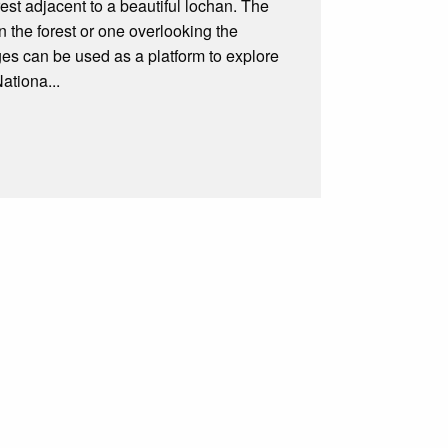
orest adjacent to a beautiful lochan. The
 the forest or one overlooking the
odges can be used as a platform to explore
ationa...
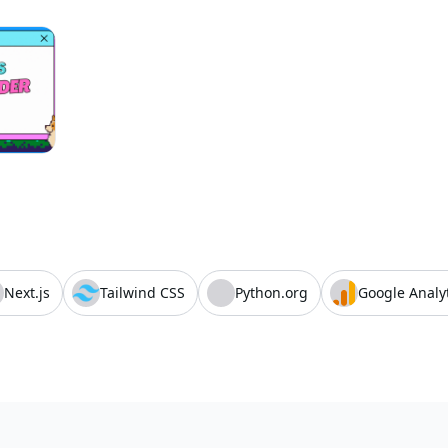
Next.js
Tailwind CSS
Python.org
Google Analy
◆ ◆ ◆ ◆ ◆ ◆ ◆
Directions for this task – Repeat the listing word for word. Leave images out.

Solution to the problem –
orest adjacent to a beautiful lochan. The
 the forest or one overlooking the
odges can be used as a platform to explore
ationa...
Next.js
Tailwind CSS
Python.org
Google Analy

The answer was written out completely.